The Japanese auto will be the first production-line car with a "stratified-charge" engine, a modified version of the standard auto engine. That modification, which does not require extensive retooling of production lines, allows the stratified-charge engine to run on mixtures of fuel that are considerably more "lean" (a high ratio of air to gasoline) than standard engines now burn. The result is more complete combustion in the engine's cylinders and the reduction of polluting exhaust gases escaping from the tail pipe.
In Honda's machine--as well as in versions under development by other companies--a mixture of fuel that would ordinarily be too lean to ignite in the cylinder is coaxed into burning by the ignition of an adjoining layer of much richer fuel. To accomplish this stratification of fuel, Honda's engineers added a small combustion chamber, to accommodate the richer mixture, at the top of each cylinder (see diagram); the chamber contains the spark plug and is equipped with its own intake valve.
Spreading Flame. With that addition, the cycle of the stratified-charge engine remains quite similar to the sequence in ordinary internal combustion engines: 1) As the piston descends, a rich fuel mix from one carburetor is injected into the small combustion chamber near the spark plug. A leaner mixture, from a second carburetor, is squirted into the rest of the cylinder. 2) Moving up, the piston compresses both charges, pushing back most of the richer mix that may have seeped into the main chamber. 3) The spark plug fires the rich mix. 4) The rich, burning mix ignites the adjoining lean mix, and the expanding gases push the piston down. 5) Moving up again, the piston forces the spent gases through the open exhaust valve.
Honda engineers insist that the extra carburetor and the additional parts needed to open and close the second intake valve on each cylinder will not add more than 10% to the basic cost of the 65-h.p. engine. Moreover, they point out that the engine does not require special servicing or changes of material to maintain low emission. By contrast, U.S. and other foreign engines will need expensive catalytic converters or thermal reactors to meet 1975 emission standards. The catalytic converters can easily be fouled, have tended to break down in tests and, in any case, must be periodically replaced.

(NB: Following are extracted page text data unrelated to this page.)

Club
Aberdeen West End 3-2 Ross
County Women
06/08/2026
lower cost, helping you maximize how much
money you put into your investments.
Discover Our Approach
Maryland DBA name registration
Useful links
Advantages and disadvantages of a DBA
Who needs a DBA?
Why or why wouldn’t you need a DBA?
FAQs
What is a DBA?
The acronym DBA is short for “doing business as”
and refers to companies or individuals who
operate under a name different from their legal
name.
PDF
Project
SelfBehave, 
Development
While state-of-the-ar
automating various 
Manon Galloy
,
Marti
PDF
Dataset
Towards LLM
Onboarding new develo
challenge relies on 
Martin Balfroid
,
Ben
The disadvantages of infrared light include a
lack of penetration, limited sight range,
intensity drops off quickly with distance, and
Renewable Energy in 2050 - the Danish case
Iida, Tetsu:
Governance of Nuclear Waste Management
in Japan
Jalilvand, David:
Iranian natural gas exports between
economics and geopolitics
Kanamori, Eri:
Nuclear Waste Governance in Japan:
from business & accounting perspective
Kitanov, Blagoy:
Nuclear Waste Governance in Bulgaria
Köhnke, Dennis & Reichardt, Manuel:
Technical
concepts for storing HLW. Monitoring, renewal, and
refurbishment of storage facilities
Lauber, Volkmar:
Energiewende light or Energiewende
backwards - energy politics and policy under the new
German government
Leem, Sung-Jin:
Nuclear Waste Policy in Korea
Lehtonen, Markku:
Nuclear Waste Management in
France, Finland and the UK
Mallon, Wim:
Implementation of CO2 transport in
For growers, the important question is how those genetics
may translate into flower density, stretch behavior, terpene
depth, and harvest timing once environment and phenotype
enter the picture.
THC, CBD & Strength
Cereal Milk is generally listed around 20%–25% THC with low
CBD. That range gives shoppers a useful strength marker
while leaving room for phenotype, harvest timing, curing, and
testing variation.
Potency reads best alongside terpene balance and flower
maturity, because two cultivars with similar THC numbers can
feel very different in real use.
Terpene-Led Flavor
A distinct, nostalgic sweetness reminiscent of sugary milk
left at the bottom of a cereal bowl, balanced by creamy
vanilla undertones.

Both the National Academy of Sciences and former Environmental Protection Administrator William Ruckelshaus recently acclaimed the new engine as an important weapon against automotive pollution. Although Detroit automakers have argued that the engine is not yet suitable for standard-size cars, they could well install it in smaller models. Last week General Motors President Edward Cole revealed that GM had expressed interest in ordering as many as 400,000 stratified-charge engines from Honda for the 1975 model year; Honda replied that it had neither "the interest nor capacity" to provide them. GM has now announced an "urgent" program that could place its own version of the engine in "Vega-size cars in the near future."